Далее, судебная процедура, после того как обвиняемый в преступлении человек задерживается и привлекается к суду, подчеркивает эту эмоциональную установку. Государственный обвинитель добивается осуждения. В этом правительственном служащем пострадавшее лицо и общество признает своего героя. Юридическое сражение сменяет физическую борьбу, которая привела к аресту. Пробуждаемые эмоции — это эмоции сражения. Беспристрастие суда, восседающего в качестве верховного арбитра,— это беспристрастие посредника между двумя соперничающими партиями. Мы исходим из того, что каждая из соперничающих партий сделает все, что в ее силах, для достижения победы, и это налагает на них, точнее, на государственного обвинителя обязанность добиваться скорее вердикта в пользу своей стороны, чем такого исхода, который отвечал бы интересам всех заинтересованных сторон.
Учение, утверждающее, что жестокое принуждение закона в этой форме служит интересам всех заинтересованных сторон, не имеет никакого отношения к тому, что я стараюсь выделить: эмоциональная установка пострадавшего индивида и еще одной стороны судебного разбирательства — общества — по отношению к закону есть установка, порожденная неким враждебным предприятием, в котором закон стал весомым оружием защиты и нападения3.
3 Я ссылаюсь здесь на уголовный закон и его принуждение не только потому, что уважение к закону и величие закона относятся почти всецело к уголовному правосудию, но также и потому, что весьма значительная часть, возможно наиболее значительная, судопроизводства гражданского закона принимается и осуществляется с намерением определить и выправить, отладить социальные ситуации, оставив в стороне враждебные установки, которые характеризуют уголовную процедуру.
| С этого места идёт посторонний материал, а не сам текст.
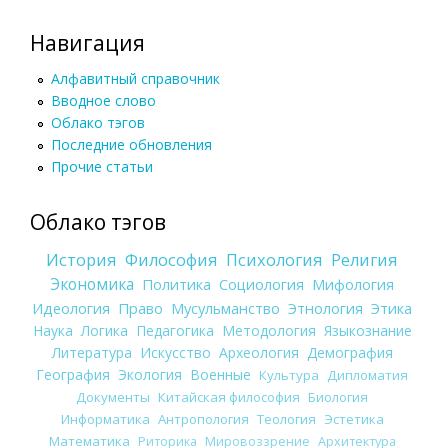
Навигация
Алфавитный справочник
Вводное слово
Облако тэгов
Последние обновления
Прочие статьи
Облако тэгов
История
Философия
Психология
Религия
Экономика
Политика
Социология
Мифология
Идеология
Право
Мусульманство
Этнология
Этика
Наука
Логика
Педагогика
Методология
Языкознание
Литература
Искусство
Археология
Демография
География
Экология
Военные
Культура
Дипломатия
Документы
Китайская философия
Биология
Информатика
Антропология
Теология
Эстетика
Математика
Риторика
Мировоззрение
Архитектура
Стороны гражданского судопроизводства принадлежат к одной и той же группе и продолжают принадлежать к этой группе независимо от вынесенного решения. Проигравшая сторона не отмечается никаким клеймом. Наша эмоциональная установка по отношению к этому корпусу закона есть установка заинтересованности, осуждения или одобрения в зависимости от неудачи или успеха в выполнении им своей социальной функции. Это не тот институт, который должно уважать даже при самых сокрушительных его неудачах. Напротив, в этих случаях его должно изменить. В наших чувствах его не ограждает никакой ореол величия. Он может быть действительным или нет и как таковой вызывает удовлетворение или неудовлетворение и заинтересованность в его реформе, пропорционально затронутым социальным ценностям.